WHAT TO DO:
Among the entries below, find each line with "dans" and show it.

INPUT RECORDS:

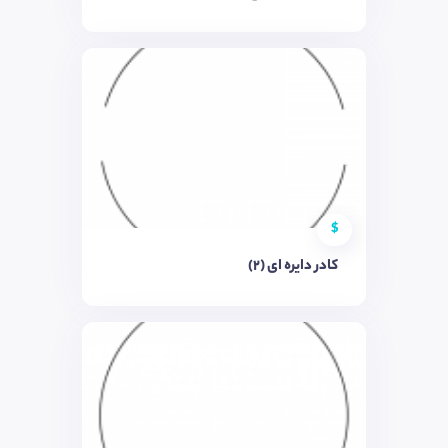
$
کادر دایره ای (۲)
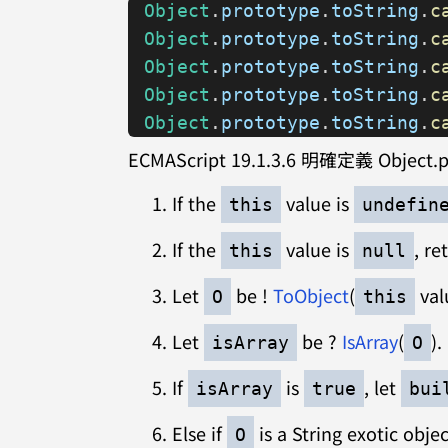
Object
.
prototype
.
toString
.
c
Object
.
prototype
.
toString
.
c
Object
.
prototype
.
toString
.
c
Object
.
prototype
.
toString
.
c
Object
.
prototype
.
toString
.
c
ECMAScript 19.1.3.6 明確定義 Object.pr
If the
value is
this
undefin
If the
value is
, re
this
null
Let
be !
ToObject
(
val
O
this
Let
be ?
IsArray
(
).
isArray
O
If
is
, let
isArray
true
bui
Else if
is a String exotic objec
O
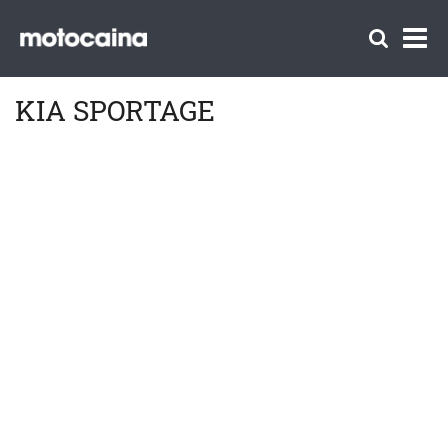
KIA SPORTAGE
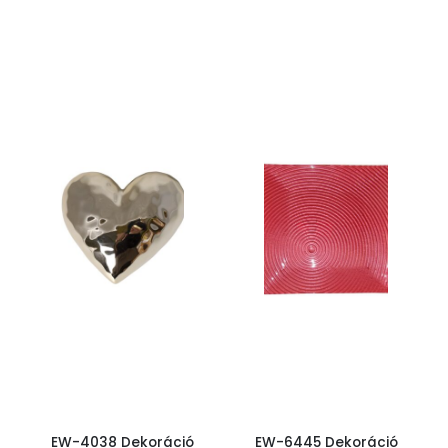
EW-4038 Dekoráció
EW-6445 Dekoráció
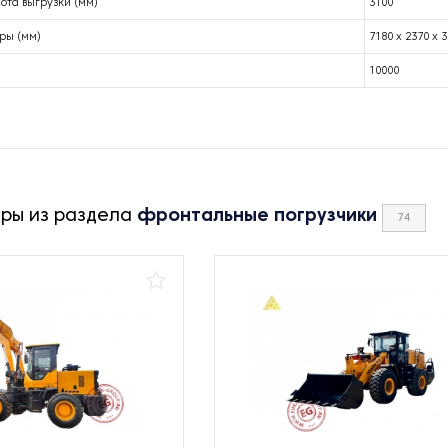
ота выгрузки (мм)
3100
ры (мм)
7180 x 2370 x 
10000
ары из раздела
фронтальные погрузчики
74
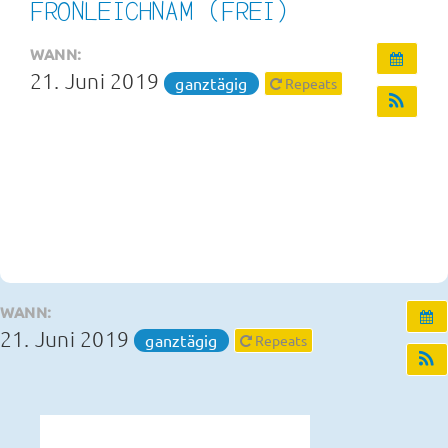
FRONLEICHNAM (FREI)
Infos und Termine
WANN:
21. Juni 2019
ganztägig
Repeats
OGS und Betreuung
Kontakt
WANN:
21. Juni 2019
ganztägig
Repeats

---

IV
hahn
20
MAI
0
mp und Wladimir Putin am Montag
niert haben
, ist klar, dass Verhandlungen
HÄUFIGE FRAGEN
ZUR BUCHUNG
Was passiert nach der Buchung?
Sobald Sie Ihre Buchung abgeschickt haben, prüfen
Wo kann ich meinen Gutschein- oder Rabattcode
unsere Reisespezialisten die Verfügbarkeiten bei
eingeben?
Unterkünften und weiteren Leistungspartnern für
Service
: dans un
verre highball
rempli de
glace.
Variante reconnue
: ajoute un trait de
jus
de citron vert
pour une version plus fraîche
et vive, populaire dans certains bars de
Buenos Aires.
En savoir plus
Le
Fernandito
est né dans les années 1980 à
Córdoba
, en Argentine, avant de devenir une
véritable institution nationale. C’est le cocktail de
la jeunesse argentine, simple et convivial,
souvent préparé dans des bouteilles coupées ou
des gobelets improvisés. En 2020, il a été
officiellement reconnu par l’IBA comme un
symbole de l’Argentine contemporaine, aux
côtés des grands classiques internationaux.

ANSWER TO THE EXERCISE:
: dans un
et vive, populaire dans certains bars de
est né dans les années 1980 à
souvent préparé dans des bouteilles coupées ou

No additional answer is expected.